One of Wall Street’s biggest investment banks wants to lend you some money.

Goldman Sachs (GS), long the bank of big companies and large, wealthy investors is now looking to attract regular consumers and small businesses as clients, according to a report in The Wall Street Journal.

Harit Talwar, a former credit-card executive, has spent the past few weeks assembling a team of employees to manage the new initiative, according to the newspaper, and he will soon present his plan to senior Goldman executives.

Why the focus on smaller clients? The Journal says it’s part of a broader move on Wall Street toward consumer and business lending. That line of business is becoming more significant to banks “as regulation and capital rules crimp profit at other units, most notably trading,” the report said.

Also, the digitization of the financial services industry means dealing directly with individual consumers is more profitable than it used to be, and that’s “creating opportunities for a bank like Goldman that doesn’t have physical branches.”

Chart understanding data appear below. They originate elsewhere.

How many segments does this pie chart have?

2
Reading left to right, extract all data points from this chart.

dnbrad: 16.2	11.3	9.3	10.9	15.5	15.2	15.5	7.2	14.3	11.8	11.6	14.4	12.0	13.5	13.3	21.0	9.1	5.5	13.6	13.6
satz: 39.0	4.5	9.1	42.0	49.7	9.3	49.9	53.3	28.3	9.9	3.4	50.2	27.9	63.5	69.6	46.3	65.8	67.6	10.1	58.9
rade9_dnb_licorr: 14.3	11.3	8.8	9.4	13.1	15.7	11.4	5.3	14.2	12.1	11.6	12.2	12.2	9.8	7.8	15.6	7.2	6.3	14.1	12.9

Goldman has narrowed its focus to personal and business loans, unsecured by collateral, and wants to target customers with good credit, according to the Journal’s report. It likely won’t offer auto loans — an area that regulators are watching carefully because it tends to involve customers who have problems with debt, the paper said.

The move toward smaller clients would be a radical change for a bank that isn’t exactly known for its consumer friendliness. In a 2010 article on the financial crisis, Rolling Stone writer Matt Taibbi famously described Goldman as “a great vampire squid wrapped around the face of humanity, relentlessly jamming its blood funnel into anything that smells like money.”